Hören Sie, es gibt etliche Nuancen. Entscheidend ist aber immer die Qualität der Oliven. Olivenöl bedeutet auch einen geographischen Schatz zu haben. Oliven sind eine Sache von über 1000 Jahren… Oliven wurden nicht aus Syrien, Persien oder sonstwo nach Italien gebracht. Die Oliven gab es in Italien als Grundprodukt schon immer. Die Oliven, das Olivenöl ist neben Wasser das gesündeste Element aller Dinge. (de Santis schwärmt richtig, ganz euphorisch berichtet Sante über das Öl)
Worauf kommt es an, worauf sollten Konsumenten achten?
Jeder sollte sich fragen, wofür brauche ich das Olivenöl? Zum Braten, für Salate?
Aber nicht jeder „Otto Normalverbraucher“ hat doch zwei oder drei verschiedene Olivenöl-Flaschen im Haus…
Eben, das weiß ich, obwohl es besser wäre. Aber man kann darauf achten, dass kalt gepresstes Olivenöl nicht über 120 Grad erhitzt werden soll, denn dann wäre es genauso schädlich, wie wenn man mit Butter hoch erhitzt brutzelt. Natives kalt gepresstes Olivenöl gehört aber in jede Küche, und man soll es sanft verwenden. Mit Olivenöl hat man zudem eine günstige Medizin gegen einige Krankheitsbilder im Haus. Jeden Morgen einen Esslöffel Olivenöl vor dem Frühstück beugt schon Infektionen vor.
Das Olivenöl ist Ihnen wirklich heilig, hören wir heraus…

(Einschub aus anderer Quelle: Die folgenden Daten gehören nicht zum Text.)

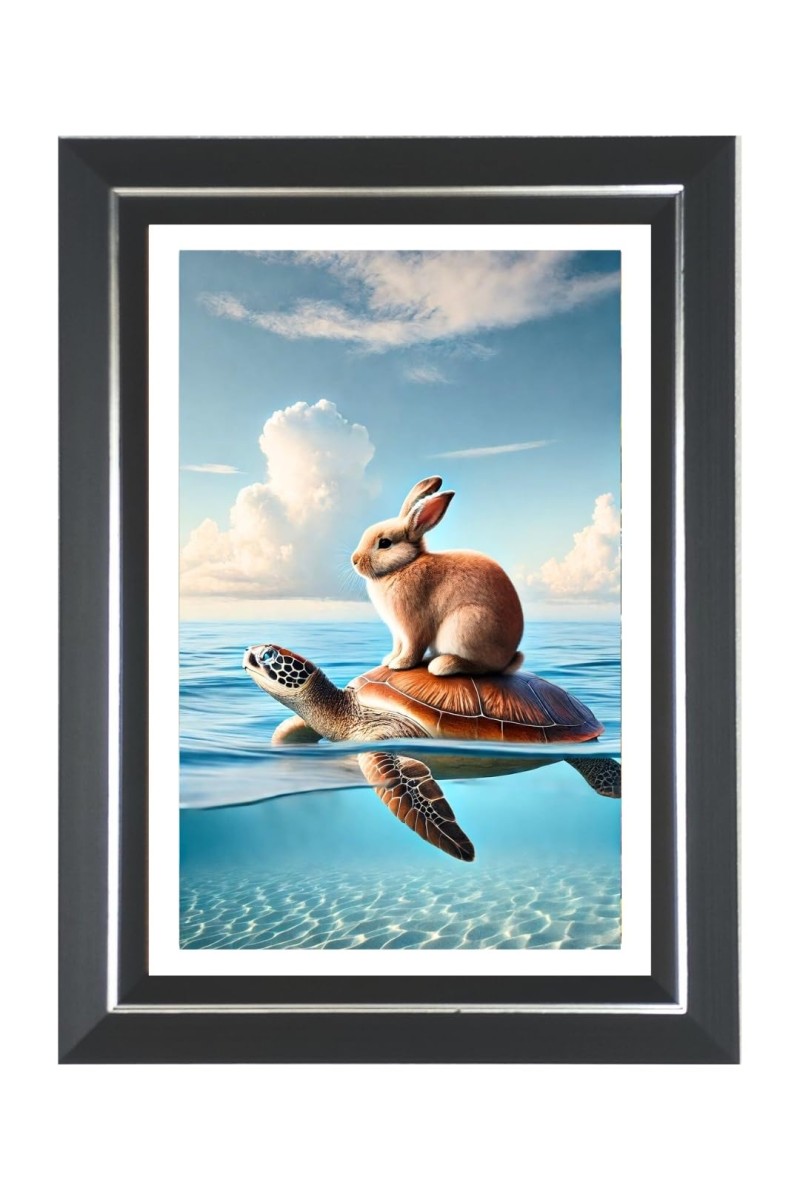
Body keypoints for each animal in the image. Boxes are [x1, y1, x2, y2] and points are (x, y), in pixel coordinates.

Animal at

(lacht) Kann man schon so sagen…ich denke an die Schönheit des Olivenbaums. Ich gehe soweit zu sagen, die Geschichte der Menschen kann man aus den Knoten des Olivenbaums erkennen. Denken Sie doch an die politischen und geographischen Probleme in Italien, aber unsere Küche wird immer leben und von vielen Menschen geschätzt werden.
Was bekommen die Hobbyköche, außer Olivenöl, in Ihrer Kochschule geboten?
Auf alle Fälle nicht nur Kochtipps und Rezepte. Meine Gäste und Hobbyköche wollen genießen und einen netten Abend verbringen. Ich provoziere mitunter, und wir diskutieren über Politik und Philosophie, über das Leben… wie soll ich sagen, wir zelebrieren eine Art „Tischkultur“.
Signor‘ de Santis, vielen Dank für das interessante Gespräch.